____ DOCUMENT SEGMENT
PULSE’s Top 10 Global Thinkers of 2010

In response to the curious choices in Foreign Policy magazine’s ’Top 100 Global Thinkers’ list last year, we decided to publish our own. In 2010, Foreign Policy‘s selections were even more abysmal: among others it included Robert Gates, Ben Bernanke, Hillary Clinton, David Cameron, Thomas Friedman, Ahmed Rashid, Ayaan Hirsi Ali, Bjorn Lomborg, Richard Clarke, Madeleine Albright, Salam Fayyad…and John Bolton! Would anyone outside FP’s editorial board confuse them for a thinker? Once again, it appears FP chose based on the alignment of an individual’s work with the global military and economic agenda of the US government. We therefore asked our writers and editors to nominate once again their own top 10 global thinkers. The following list was the result. (Also see our Top 10 Media Figures of 2010)

Tony Judt

A towering intellect, a moral giant, a master of prose, and an outstanding historian, Tony Judt did what only the greatest of thinkers do: he constantly evolved. More significantly, he never succumbed to orthodoxies, he was always on the edge. In his later years, he also outgrew his middle-of-the-road liberalism to adopt principled, at times radical, positions on war and capitalism. He also jettisoned his youthful Zionism to emerge as the proponent of a single binational state in Palestine. In 2006 he was the only mainstream figure to come to the defence of Mearsheimer & Walt for their groundbreaking London Review essay. He later excoriated Israel as the ‘country that wouldn’t grow up.’ He was also the author of Postwar, an elegant and expansive history of Europe since 1945. We mourn his loss.
________
## WORK REQUEST A
Rewrite the PULSE article on global thinkers, beginning at the words "PULSE’s Top 10" and stopping after "Figures of 2010)". Update "abysmal" to "disappointing".
## WORK REQUEST B
Answer these questions using the PULSE article on global thinkers:
(i) How many global thinkers were the writers and editors asked to nominate?
(ii) In what year did Tony Judt defend Mearsheimer & Walt?
(iii) What is the title of Judt's history of Europe since 1945?
## WORK REQUEST C
Proceed with the PULSE article on global thinkers from the point where it stops.
____ RECORD SET
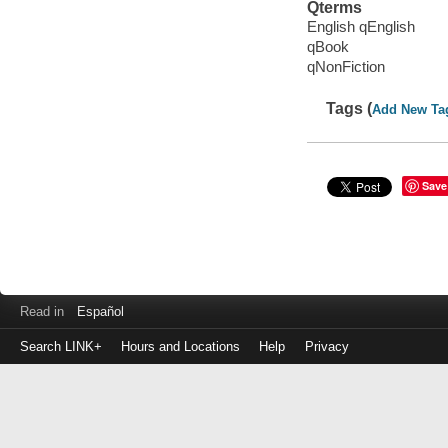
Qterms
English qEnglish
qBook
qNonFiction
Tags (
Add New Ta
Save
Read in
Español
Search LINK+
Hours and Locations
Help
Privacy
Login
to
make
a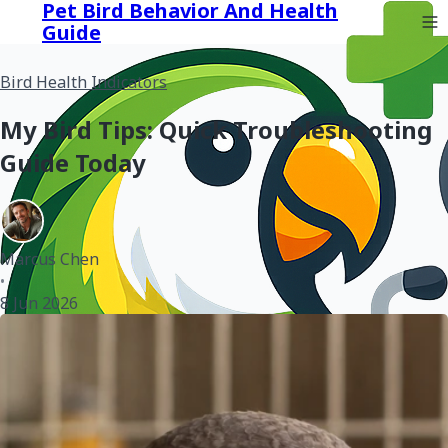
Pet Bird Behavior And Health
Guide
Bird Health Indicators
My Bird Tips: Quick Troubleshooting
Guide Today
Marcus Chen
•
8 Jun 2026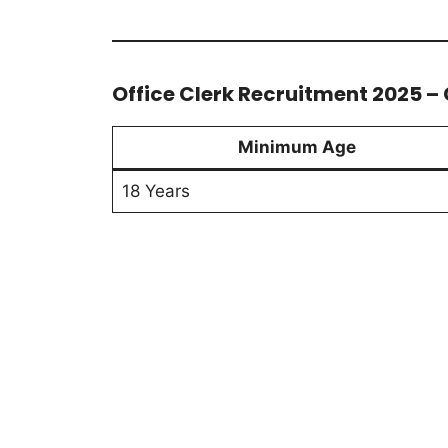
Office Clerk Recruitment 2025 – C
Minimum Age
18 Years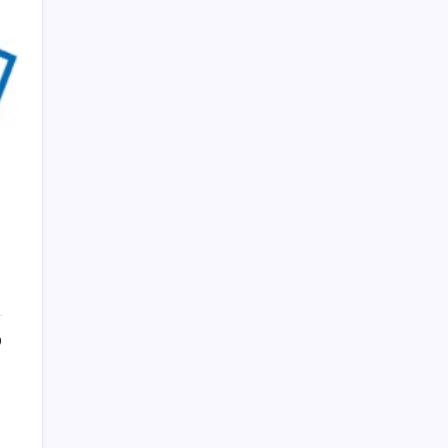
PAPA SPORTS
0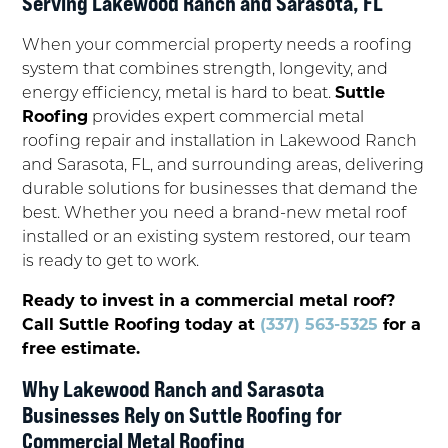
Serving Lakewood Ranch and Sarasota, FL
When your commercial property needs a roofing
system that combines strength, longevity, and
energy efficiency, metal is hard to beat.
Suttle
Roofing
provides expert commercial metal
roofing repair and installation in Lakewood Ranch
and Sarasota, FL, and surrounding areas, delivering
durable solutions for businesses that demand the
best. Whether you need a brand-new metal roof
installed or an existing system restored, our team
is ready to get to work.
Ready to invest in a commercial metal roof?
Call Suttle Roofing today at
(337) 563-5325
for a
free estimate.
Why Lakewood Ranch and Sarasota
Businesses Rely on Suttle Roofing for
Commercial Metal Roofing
________
## RESPONSE A
PULSE’s Top 10 Global Thinkers of 2010

In response to the curious choices in Foreign Policy magazine’s ’Top 100 Global Thinkers’ list last year, we decided to publish our own. In 2010, Foreign Policy‘s selections were even more disappointing: among others it included Robert Gates, Ben Bernanke, Hillary Clinton, David Cameron, Thomas Friedman, Ahmed Rashid, Ayaan Hirsi Ali, Bjorn Lomborg, Richard Clarke, Madeleine Albright, Salam Fayyad…and John Bolton! Would anyone outside FP’s editorial board confuse them for a thinker? Once again, it appears FP chose based on the alignment of an individual’s work with the global military and economic agenda of the US government. We therefore asked our writers and editors to nominate once again their own top 10 global thinkers. The following list was the result. (Also see our Top 10 Media Figures of 2010)

## RESPONSE B
(i) 10
(ii) 2006
(iii) Postwar

## RESPONSE C
Chalmers Johnson

An exemplary scholar, Chalmers Johnson metamorphosed from a hardline Cold Warrior into one of the most formidable critics of US militarism, mapping America’s expanding imperium of bases and spotlighting the fraying edges of its republic. His 2000 book Blowback was as prophetic as his subsequent books The Sorrows of Empire and Nemesis were prescient. His longtime JPRI associate Steve Clemons has described him as the ‘acknowledged godfather of the conceptualization of the “developmental state“’ and as ‘an apostate and heretic in the field of political economy’ in the neoliberal hive at the University of Chicago. Johnson was also a literary critic, a skill he deftly used in his later writings to show how the imperial imagination was reflected in the language of metropolitan literature. His departure  has greatly impoverished the intellectual world.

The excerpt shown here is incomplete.